The Mothers of Central America

By: Daniel Nardini

Lawndale News Chicago's Bilingual Newspaper - CommentaryNo family wants to see their children leave their home in search of work and then suddenly disappear. No one wants to live for days, months and years not knowing if their children are still alive but cannot communicate, or worse dead and forgotten by the authorities. And most of all, no mother wants to see her children harmed in any way. But this happens to tens of thousands of young people who leave the countries in Central America every year. For the last ten years, mothers from Guatemala, Nicaragua, Honduras and El Salvador have been traveling, marching and criss-crossing Central America and well into Mexico to protest the disappearance of their children who were heading towards the United States as well as find clues if they are still alive.

There are absolutely no words I can use to express the agony that these mothers are going through to find their children. Many of these children left as young people in their twenties, and some as teenagers. It is not hard to figure out why so many have left. At the top of the list are unemployment and dire poverty. Those people who have been able to make it to the United States and have been able to make a living in this country eventually communicate with their families and send badly needed money. Some make so much money by the standards of their countries that very soon not only can these lucky few Central American families buy land but they can afford to build nice houses and eat very well. Fact of the matter is that most of those Central Americans who do make it to the United States make little to nothing and most will be caught and deported. Then there is a growing list of those who simply disappear. What happened to them may have been tragic. Many may have been slaughtered by the Mexican cartels, many of them may have been captured by Mexican gangs and forced to do slave labor, and many may still be alive but living in the shadows of American society and unable to respond.

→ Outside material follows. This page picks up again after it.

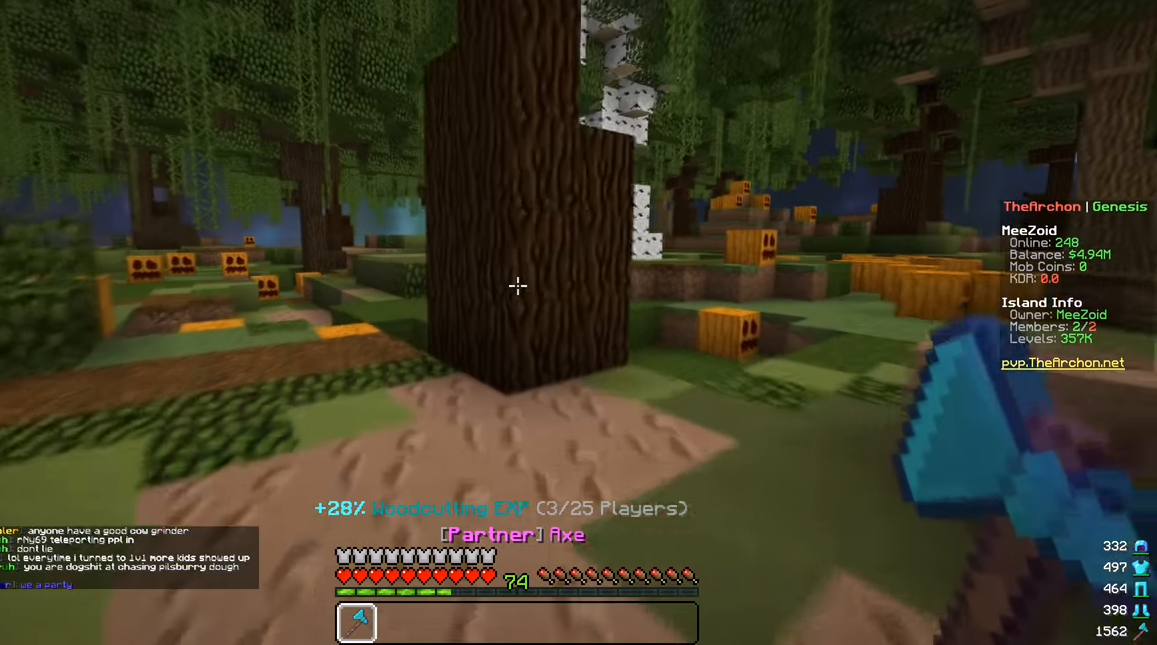
{"keys": ["d"], "mouse": ["left"], "events": [[100, "mouse_left", "down"], [184, "a", "down"], [400, "d", "down"], [450, "a", "up"], [450, "w", "up"]]}
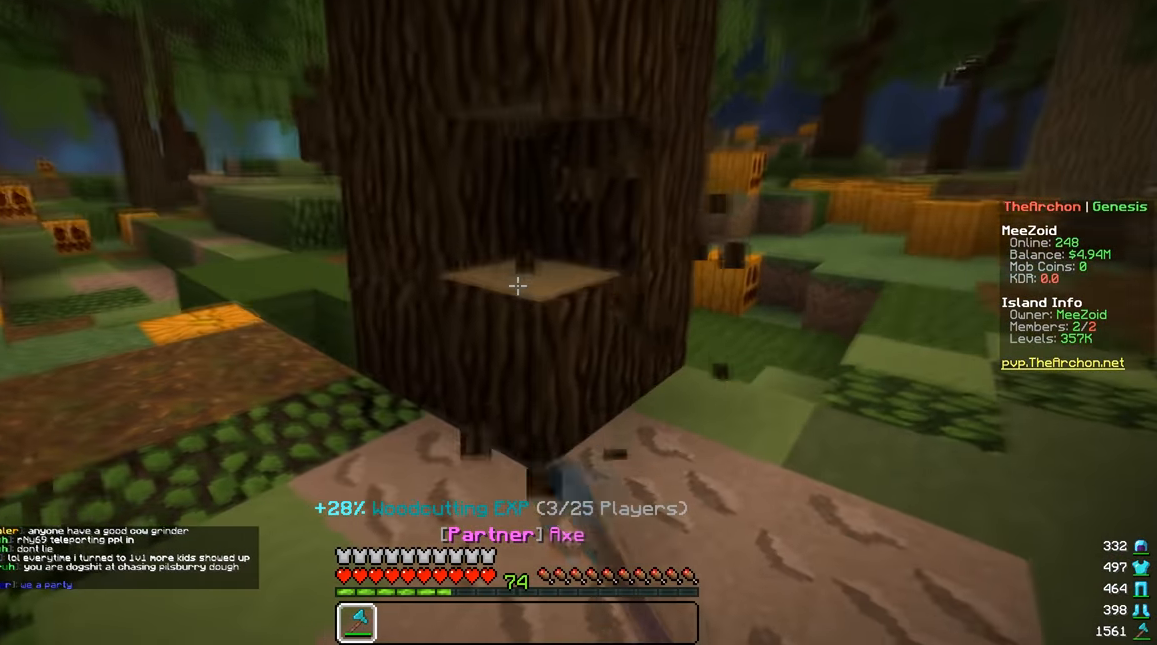
{"keys": ["a", "w"], "mouse": ["left"], "events": [[84, "d", "up"], [151, "w", "down"], [251, "a", "down"]]}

And this is where the mothers from so many Central American countries wonder what happened to their children. A few get lucky and find their children alive and well and are reunited with them. There are a growing number of them who are being killed and are never heard from again, and a growing number die along the route and are never discovered. The last part is especially frightening. Every year, the U.S. Border Patrol find the remains of so many countless people who tried to cross the remote deserts and failed. Who knows how many have died in Mexico or parts of Central America. What is truly terrible is that the U.S. government has not always worked in cooperation with the governments of Central America to try and develop that region. Even with the new elimination of tariffs on products from Central America, the U.S. government is still concentrating on countries in Central Asia (like Afghanistan) rather than in Central America. If more young people in Guatemala, Nicaragua, Honduras and El Salvador had more jobs available then they would not be taking the incredibly dangerous journey to the United States. There would then be far fewer mothers looking for their children.